# German Shepherd Mix?



## Rchisum (Mar 15, 2019)

We adopted this guy from a friend of a friend (accident litter) never got to see pictures of the parents, but curious to know opinions of posters on this forum, what you all think he is mixed with? 
And also curious about those ears, when he was 8 weeks I though they would be floppy his whole life, but now at 4 months they seem to be coming up more than down!


----------



## Judy Untamed (Oct 26, 2018)

Awwwwww! I just went a little heart-melty. :wub:

My guess would be some sort of collie mix. Whatever he is, he's absolutely adorable!


----------



## Sabis mom (Mar 20, 2014)

What a sweet face. My guess would be some type of collie mix but really what area do you live in? Look around at your common strays and that will probably tell you. 
I lived in a city for years that kept posting stray dogs in shelters as Rhodesian Ridgeback mixes and I have seen maybe two of them in like 20 years, I am also in Canada and every speckled dog I see is an apparent Catahoula mix but I still have yet to see a purebred one up here, lol. 
Whenever dad is an unknown I look at what was running loose near mom.


----------



## Rchisum (Mar 15, 2019)

The owner said parents are German Shepherd and Lab, not sure which was female/male. He's got a corkscrew of a tail and he is pretty long.


----------



## Rchisum (Mar 15, 2019)

Kind of surprised to see Collie mix suggested.


----------



## middleofnowhere (Dec 20, 2000)

I don't see lab but hey. Mixes can be hard to determine from looks. I'd almost think some BC in there with GSD. But cute, very cute. Very good attention.


----------



## MineAreWorkingline (May 2, 2015)

Collie / German Shepherd mixes were very popular when I was a kid. He very much looks like one.


----------



## Jenny720 (Nov 21, 2014)

Tails get more floof usually after a year old. I had a shepherd/ collie possibly golden retriever mix looked like your pup but had a tan body and black face. He was one of the greats! Same ears they never stood.


----------



## Kazel (Nov 29, 2016)

I've been seeing a lot of Aussie and border collies mixed with GSDs lately. As well as other herding and guardian breeds. Unfortunately husky is probably the most common. He doesn't look like any lab/GSD mixes I've seen. Was the GSD parent a longcoat? 
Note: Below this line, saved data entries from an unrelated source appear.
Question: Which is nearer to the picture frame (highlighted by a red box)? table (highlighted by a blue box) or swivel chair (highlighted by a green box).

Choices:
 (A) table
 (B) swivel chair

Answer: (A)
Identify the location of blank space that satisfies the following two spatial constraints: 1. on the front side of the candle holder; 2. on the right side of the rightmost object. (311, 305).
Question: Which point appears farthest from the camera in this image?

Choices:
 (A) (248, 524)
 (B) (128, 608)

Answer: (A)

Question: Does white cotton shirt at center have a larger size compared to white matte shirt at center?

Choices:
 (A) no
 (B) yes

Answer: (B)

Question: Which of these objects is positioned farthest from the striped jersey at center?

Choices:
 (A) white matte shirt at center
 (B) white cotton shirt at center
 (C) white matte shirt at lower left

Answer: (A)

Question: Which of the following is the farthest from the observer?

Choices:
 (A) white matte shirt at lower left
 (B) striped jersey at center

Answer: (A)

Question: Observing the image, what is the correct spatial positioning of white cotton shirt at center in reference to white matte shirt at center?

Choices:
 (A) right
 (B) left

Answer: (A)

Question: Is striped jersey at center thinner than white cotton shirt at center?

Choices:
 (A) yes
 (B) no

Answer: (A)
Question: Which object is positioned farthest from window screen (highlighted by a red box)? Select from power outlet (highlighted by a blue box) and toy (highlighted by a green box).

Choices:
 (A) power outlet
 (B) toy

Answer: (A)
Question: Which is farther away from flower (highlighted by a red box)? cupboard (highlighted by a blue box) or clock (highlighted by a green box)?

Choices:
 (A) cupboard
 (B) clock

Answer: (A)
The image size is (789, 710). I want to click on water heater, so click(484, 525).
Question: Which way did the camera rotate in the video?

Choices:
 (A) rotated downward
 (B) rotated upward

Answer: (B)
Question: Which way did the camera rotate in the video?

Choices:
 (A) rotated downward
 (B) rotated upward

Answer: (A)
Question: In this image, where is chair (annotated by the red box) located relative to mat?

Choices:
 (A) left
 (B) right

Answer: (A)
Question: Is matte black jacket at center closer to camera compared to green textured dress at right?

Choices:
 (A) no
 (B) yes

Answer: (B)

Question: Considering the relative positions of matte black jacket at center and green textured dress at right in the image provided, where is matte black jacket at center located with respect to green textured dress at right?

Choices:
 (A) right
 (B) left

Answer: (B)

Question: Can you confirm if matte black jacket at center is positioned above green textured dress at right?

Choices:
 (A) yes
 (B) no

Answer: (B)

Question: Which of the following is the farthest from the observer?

Also Sabi, do you guys have a lot of ranchers and such around you? I'm down in MT and cats are becoming super common as are the mixes. People use them for hunting and herding. Also saw a Rhodesian ridgeback mix litter (either dad or mom was purebred, other was a blue tick I think) those puppies were about $200 and I can guarantee at least some of them will end up being bred. By spotted do you mean Merle or more like heeler?


----------



## Kari01 (Sep 7, 2018)

Congrats, very cute! I'm going to guess a border collie x gsd! I grew up in an area with many pure bred border collies, definitely has that look to me. Although it would be more usual for it to be more of a mix of different things, but not sure about your area.


----------